We see many opportunities for generative models to support human creativity and expression. But insofar as these models increase productivity or automate aspects of the creative process, they may also be disruptive for people who make a living creating commercial art and music. See Section 7 of the paper for a more thorough discussion of ethical considerations regarding the deployment of generative models of music. We have worked to construct a model with control capabilities that make it a useful, empowering tool for composers. We welcome feedback on our decision to pursue this line of research; we hope to foster a discussion of how we can steer future research in this area towards methods that serve and support composers and musicians.

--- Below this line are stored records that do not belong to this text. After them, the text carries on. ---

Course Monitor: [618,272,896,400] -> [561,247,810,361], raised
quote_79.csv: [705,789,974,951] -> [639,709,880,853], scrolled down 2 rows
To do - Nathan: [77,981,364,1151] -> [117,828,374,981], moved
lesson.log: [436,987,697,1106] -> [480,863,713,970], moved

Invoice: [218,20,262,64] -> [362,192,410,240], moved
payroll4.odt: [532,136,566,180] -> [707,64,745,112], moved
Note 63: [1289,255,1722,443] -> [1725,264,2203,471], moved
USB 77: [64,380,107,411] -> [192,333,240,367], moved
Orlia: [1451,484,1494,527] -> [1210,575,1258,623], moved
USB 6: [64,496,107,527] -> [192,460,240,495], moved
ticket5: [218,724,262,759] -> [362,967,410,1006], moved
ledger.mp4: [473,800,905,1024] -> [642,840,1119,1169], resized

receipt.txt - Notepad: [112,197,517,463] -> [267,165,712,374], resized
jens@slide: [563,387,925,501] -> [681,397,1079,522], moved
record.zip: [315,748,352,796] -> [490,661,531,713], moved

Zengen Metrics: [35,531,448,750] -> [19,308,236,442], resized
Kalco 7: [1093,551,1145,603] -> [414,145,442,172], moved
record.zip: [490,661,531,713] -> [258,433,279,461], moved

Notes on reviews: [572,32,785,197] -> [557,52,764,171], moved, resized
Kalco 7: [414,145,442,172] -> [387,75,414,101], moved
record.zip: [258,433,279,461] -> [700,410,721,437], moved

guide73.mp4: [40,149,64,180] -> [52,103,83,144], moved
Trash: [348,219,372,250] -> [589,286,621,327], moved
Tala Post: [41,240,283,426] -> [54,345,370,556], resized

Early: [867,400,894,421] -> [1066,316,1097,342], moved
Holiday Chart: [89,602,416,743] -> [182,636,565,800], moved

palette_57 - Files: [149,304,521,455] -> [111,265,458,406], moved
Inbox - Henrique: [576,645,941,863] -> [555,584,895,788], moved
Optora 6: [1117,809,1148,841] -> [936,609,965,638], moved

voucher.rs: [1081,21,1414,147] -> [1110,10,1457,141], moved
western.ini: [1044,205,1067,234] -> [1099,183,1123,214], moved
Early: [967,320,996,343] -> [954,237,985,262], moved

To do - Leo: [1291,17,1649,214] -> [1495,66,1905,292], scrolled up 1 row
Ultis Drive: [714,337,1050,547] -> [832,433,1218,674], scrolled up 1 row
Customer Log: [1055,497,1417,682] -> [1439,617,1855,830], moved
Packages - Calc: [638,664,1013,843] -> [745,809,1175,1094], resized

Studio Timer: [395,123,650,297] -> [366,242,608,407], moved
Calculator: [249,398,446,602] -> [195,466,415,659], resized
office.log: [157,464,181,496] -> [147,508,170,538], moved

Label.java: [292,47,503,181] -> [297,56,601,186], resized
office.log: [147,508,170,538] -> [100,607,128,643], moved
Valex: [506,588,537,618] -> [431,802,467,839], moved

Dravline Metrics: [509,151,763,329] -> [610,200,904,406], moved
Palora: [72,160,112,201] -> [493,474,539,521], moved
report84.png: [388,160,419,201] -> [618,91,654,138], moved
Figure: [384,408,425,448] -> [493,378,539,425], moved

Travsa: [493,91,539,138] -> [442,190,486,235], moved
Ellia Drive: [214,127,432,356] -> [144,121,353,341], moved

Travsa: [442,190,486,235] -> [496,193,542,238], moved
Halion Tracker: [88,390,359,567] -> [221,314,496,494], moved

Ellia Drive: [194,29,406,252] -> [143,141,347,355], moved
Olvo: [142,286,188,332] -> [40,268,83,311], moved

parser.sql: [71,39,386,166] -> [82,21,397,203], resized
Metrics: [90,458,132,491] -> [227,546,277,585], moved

We thank Jennifer Brennan, Andy Chen, and Josh Gardner for feedback on this blog post.
The members of this research team belong to the Stanford Center for Research on Foundation Models (CRFM), the Stanford Natural Language Processing Group, and Google DeepMind. We thank the CRFM and the Stanford Institute for Human-Centered Artificial Intelligence (HAI) for supporting this work. Toyota Research Institute (TRI) and Schmidt Futures provided funds to support this work. The models released with this work were trained on Cloud TPU VMs, provided by Google’s TPU Research Cloud (TRC).
@article{thickstun2023anticipatory,
title={Anticipatory Music Transformer},
author={Thickstun, John and Hall, David and Donahue, Chris and Liang, Percy},
journal={arXiv preprint arXiv:2306.08620},
year={2023}
}
Inputs for the following examples were randomly selected from the Lakh MIDI test set. Outputs of the Anticipatory Music Transformer were generated with nucleus sampling (p = 0.95). Outputs are not cherry-picked.
These examples were used for human evaluation of the Anticipatory Music Transformer. Model outputs were generated in two settings, controlled by two different types of input:
For the accompaniment task, generation methods are given a prompt consisting of 5 seconds of a full ensemble and an additional 15 seconds of a single melodic instrument from that ensemble. Prompts are randomly sampled from the Lakh MIDI test set. The model is prompted to infill 15 seconds of musical content in a manner that is musically compatible with both the (past) ensemble and (contemperaneous) solo instrument prompt. We compare anticipation to two baseline infilling methods (Autoregressive and Retrieval). The generated completions are evaluated in Table 3 of the paper.
For the continuation task, models are given a prompt consisting of 3 bars of a composition (4-6 seconds). Prompts are randomly sampled from the beginnings of compositions in the Lakh MIDI test set. The model is prompted to generate the remainder of a 20-second clip (approximately 15 seconds of musical content) in a manner that is musically compatible with the first 3 bars. We compare our best model (Medium - 360M parameters) to a smaller version of the same model (Small - 128M parameters) as well as the FIGARO Music Transformer and an autoregressive model trained without anticipation that uses a more standard (interarrival) tokenization of music. The generated completions are evaluated in Table 2 of the paper.